### Aim of the task
Retype each entry exactly. Skip any pictures.

### Records for this task
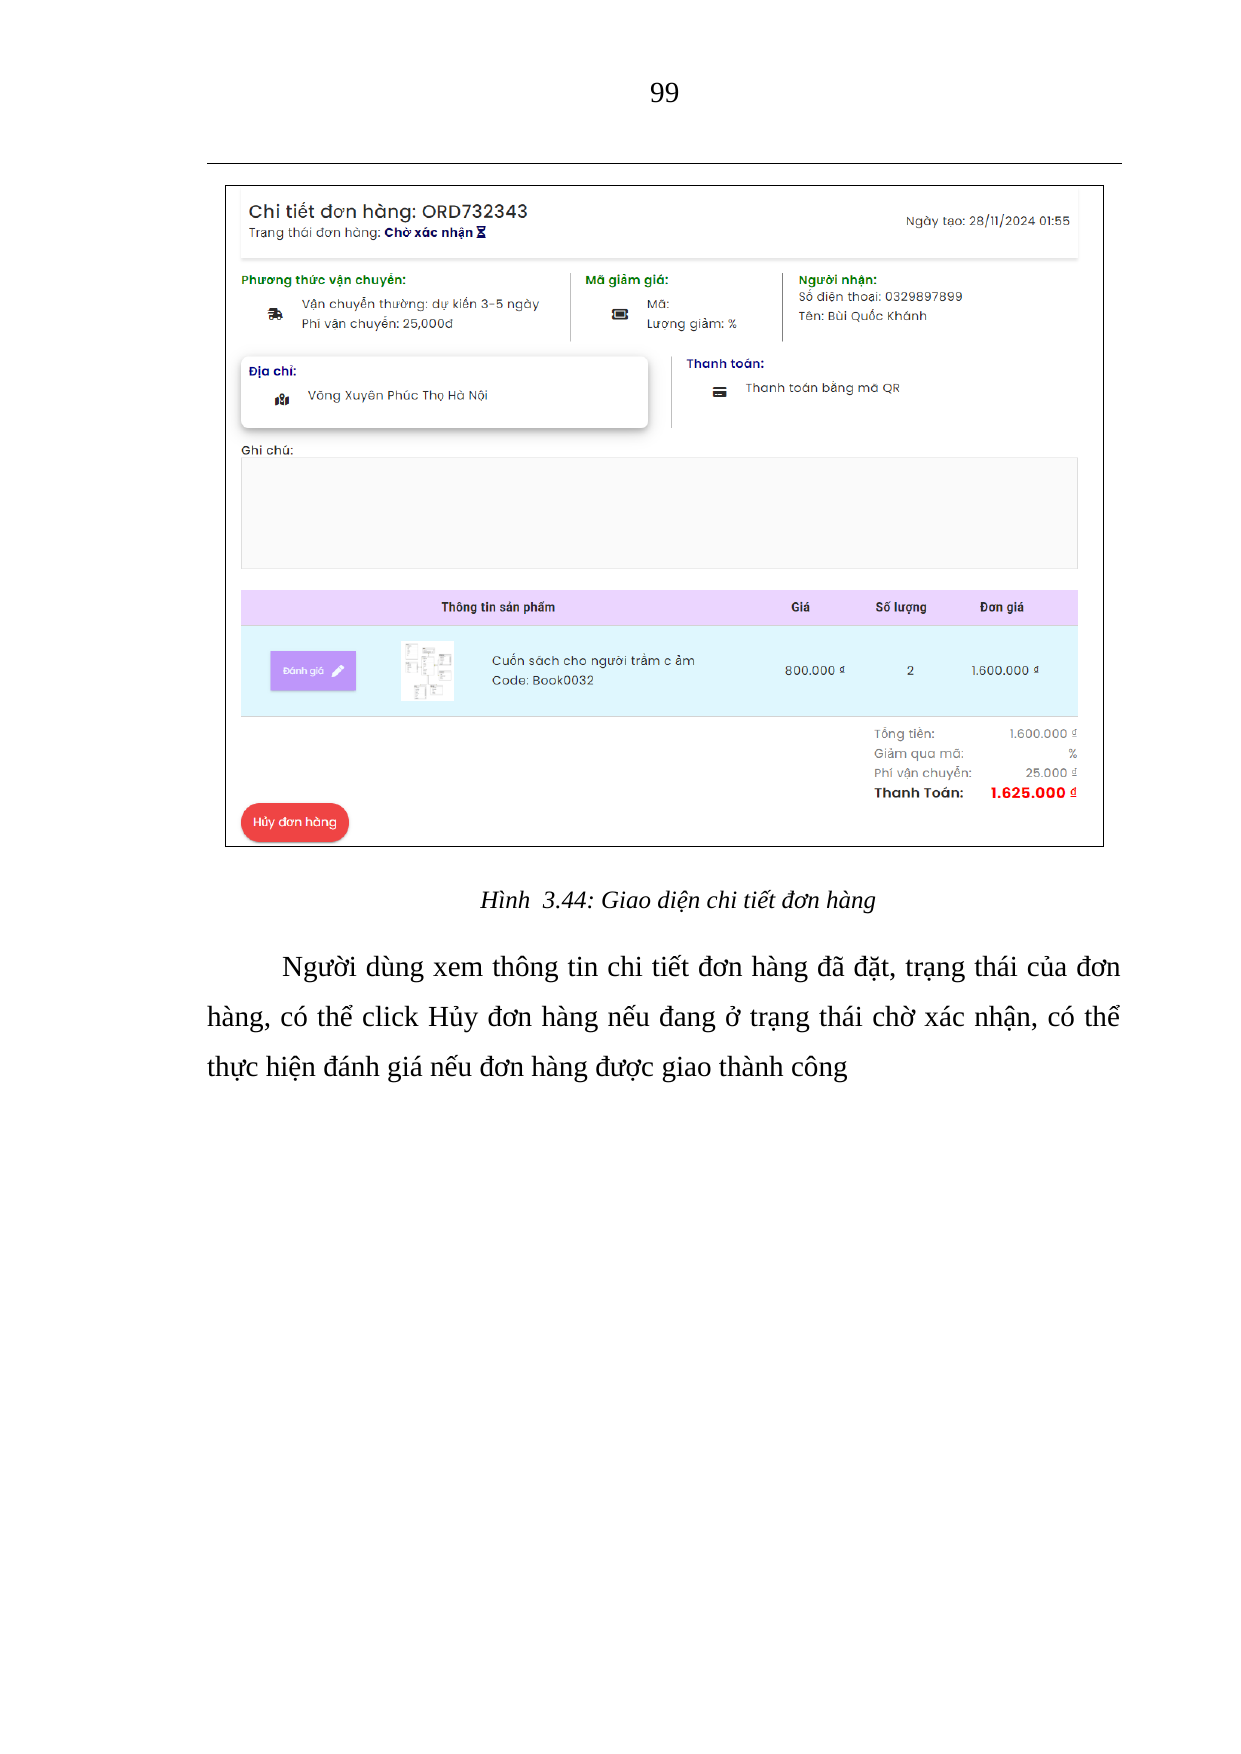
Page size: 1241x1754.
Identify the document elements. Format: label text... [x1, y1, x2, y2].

text Người dùng xem thông tin chi tiết đơn hàng đã đặt, trạng thái của đơn hàng, có thể click Hủy đơn hàng nếu đang ở trạng thái chờ xác nhận, có thể thực hiện đánh giá nếu đơn hàng được giao thành công [207, 949, 1122, 1083]
picture [226, 186, 1103, 846]
text Hình 3.11: Giao diện chi tiết đơn hàng [236, 885, 1122, 914]
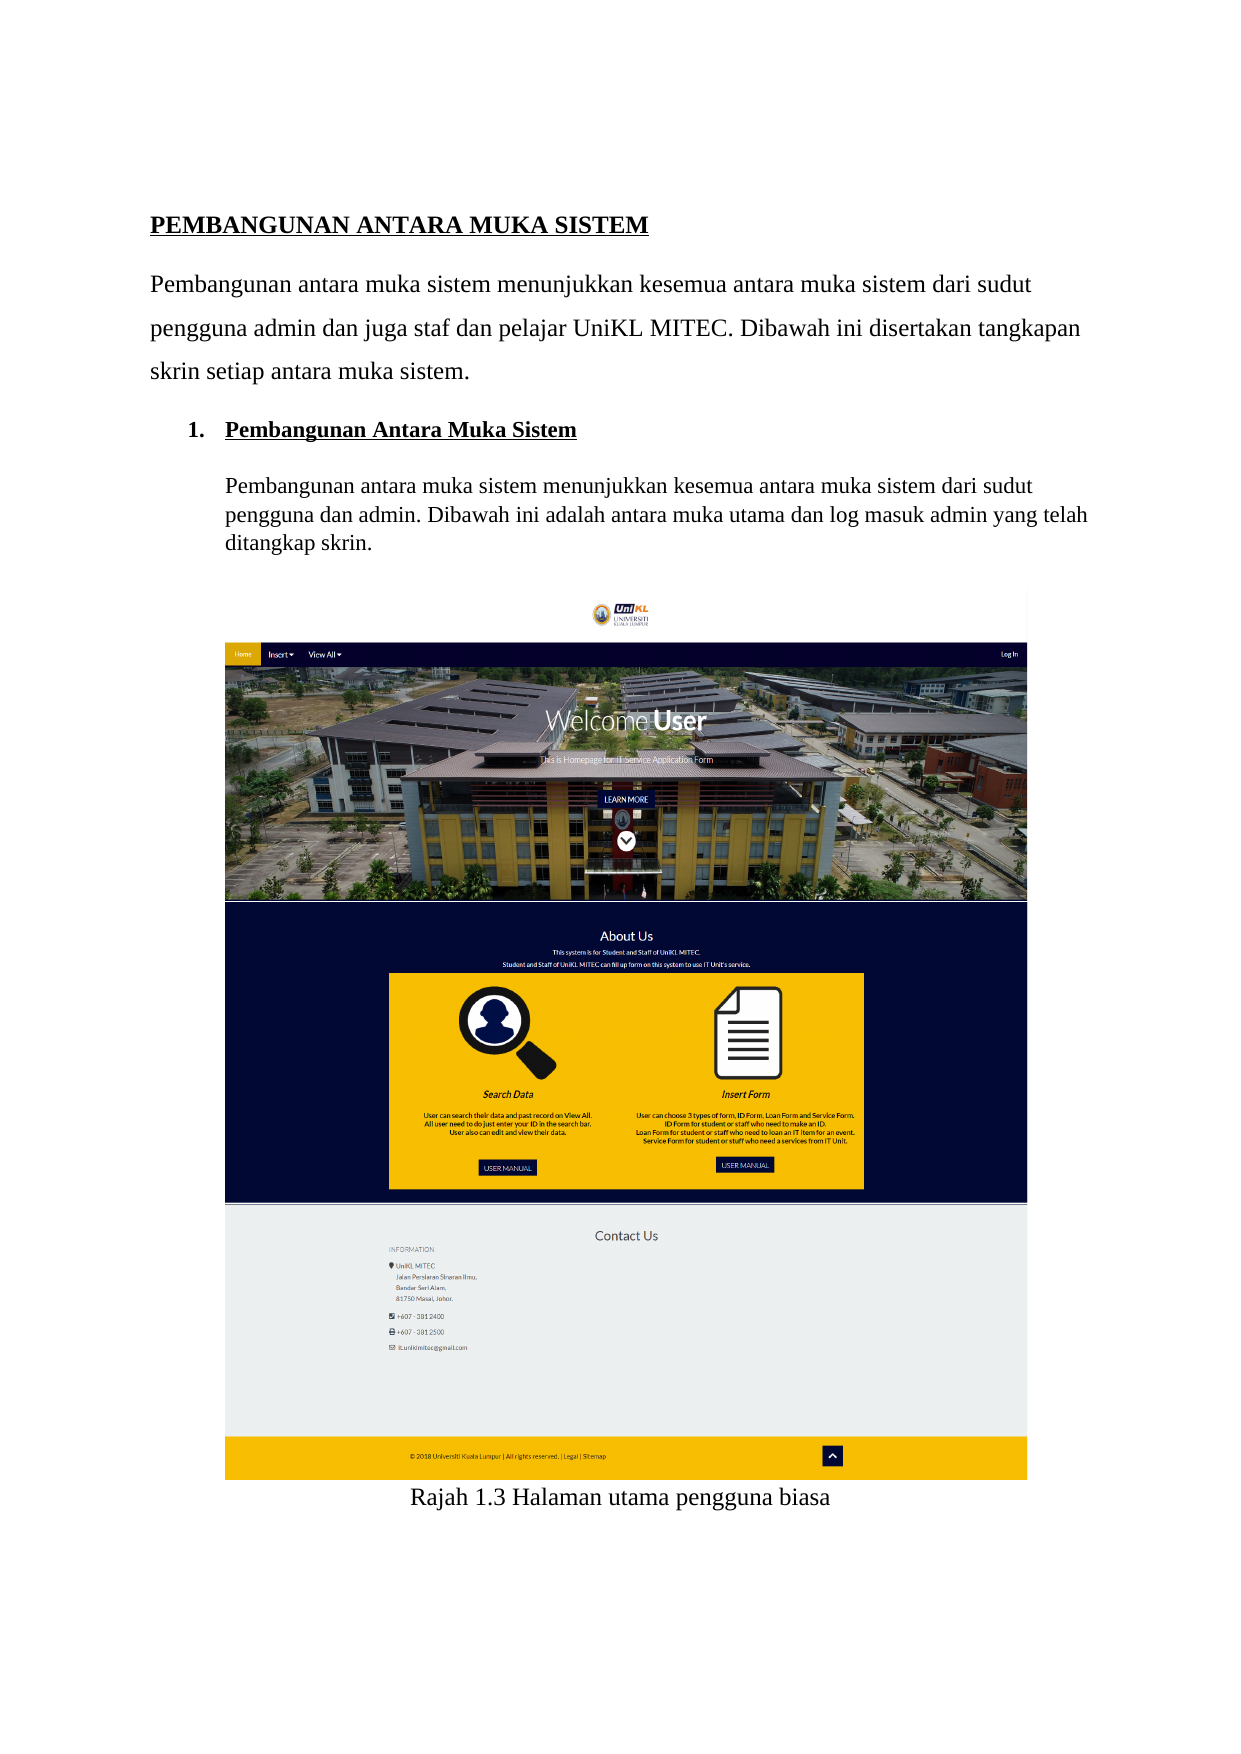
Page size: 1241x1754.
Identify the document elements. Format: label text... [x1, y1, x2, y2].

text Rajah 1.3 Halaman utama pengguna biasa [150, 1482, 1090, 1511]
picture [225, 1204, 1028, 1480]
text Pembangunan antara muka sistem menunjukkan kesemua antara muka sistem dari sudut pengguna admin dan juga staf dan pelajar UniKL MITEC. Dibawah ini disertakan tangkapan skrin setiap antara muka sistem. [150, 269, 1090, 384]
text PEMBANGUNAN ANTARA MUKA SISTEM [150, 210, 1090, 238]
list Pembangunan antara muka sistem menunjukkan kesemua antara muka sistem dari sudut pengguna dan admin. Dibawah ini adalah antara muka utama dan log masuk admin yang telah ditangkap skrin. [225, 472, 1090, 556]
list Pembangunan Antara Muka Sistem [187, 416, 1090, 442]
picture [225, 586, 1028, 901]
picture [225, 902, 1028, 1203]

### Response below
Page size: 1241x1754.
Identify the document elements. Format: label text... [x1, y1, x2, y2].

text Người dùng xem thông tin chi tiết đơn hàng đã đặt, trạng thái của đơn hàng, có thể click Hủy đơn hàng nếu đang ở trạng thái chờ xác nhận, có thể thực hiện đánh giá nếu đơn hàng được giao thành công [207, 949, 1122, 1083]
picture [226, 186, 1103, 846]
text Hình 3.11: Giao diện chi tiết đơn hàng [236, 885, 1122, 914]
Page size: 1241x1754.
Identify the document elements. Format: label text... [x1, y1, x2, y2].

text Rajah 1.3 Halaman utama pengguna biasa [150, 1482, 1090, 1511]
picture [225, 1204, 1028, 1480]
text Pembangunan antara muka sistem menunjukkan kesemua antara muka sistem dari sudut pengguna admin dan juga staf dan pelajar UniKL MITEC. Dibawah ini disertakan tangkapan skrin setiap antara muka sistem. [150, 269, 1090, 384]
text PEMBANGUNAN ANTARA MUKA SISTEM [150, 210, 1090, 238]
list Pembangunan antara muka sistem menunjukkan kesemua antara muka sistem dari sudut pengguna dan admin. Dibawah ini adalah antara muka utama dan log masuk admin yang telah ditangkap skrin. [225, 472, 1090, 556]
list Pembangunan Antara Muka Sistem [187, 416, 1090, 442]
picture [225, 586, 1028, 901]
picture [225, 902, 1028, 1203]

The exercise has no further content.